Molly remembers all of that now and she smiles. She stands and picks up Bert, who’s been leaning against her grandfather’s headstone. She pads between the rows of the long dead, through avenues of limestone and dirt, back to the cemetery caretaker’s house.

The back door to the cemetery house is painted dark green and Molly turns a loose, rusted bronze door knob to enter the downstairs laundry space, where she stops immediately before a curled western brown snake, cooling itself on the laundry’s concrete floor. Her friend from town, Sam Greenway, and his family have a word for the western brown snake that Molly can’t pronounce correctly, but it’s a catch-all word meaning, ‘If you come across this deadly snake you would be well advised to change your course and go the long way around.’ Molly likes the way Sam’s family can say so many things in a single word.

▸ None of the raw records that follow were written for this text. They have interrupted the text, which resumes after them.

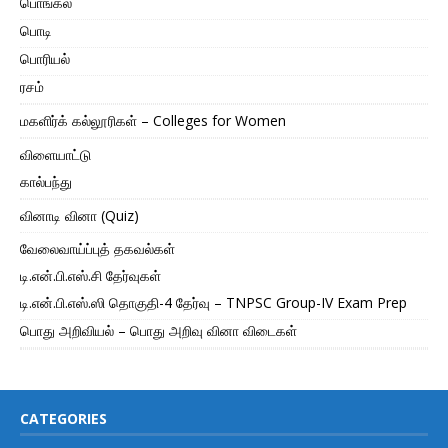
பொங்கல்
பொடி
பொரியல்
ரசம்
மகளிர்க் கல்லூரிகள் – Colleges for Women
விளையாட்டு
கால்பந்து
வினாடி வினா (Quiz)
வேலைவாய்ப்புத் தகவல்கள்
டி.என்.பி.எஸ்.சி தேர்வுகள்
டி.என்.பி.எஸ்.ஸி தொகுதி-4 தேர்வு – TNPSC Group-IV Exam Prep
பொது அறிவியல் – பொது அறிவு வினா விடைகள்
CATEGORIES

Molly doesn’t change course. She wants to drink from the laundry sink tap, and brown snakes can’t be gathering beneath the house, so she fixes her eyes on the snake’s black head that’s resting on the third ring of its own curled brown skin and drops Bert’s cutting blade down on the snake’s exposed neck so hard and fast that a brief spark flies from the concrete floor as the severed snake head is propelled towards the downstairs toilet running off the laundry.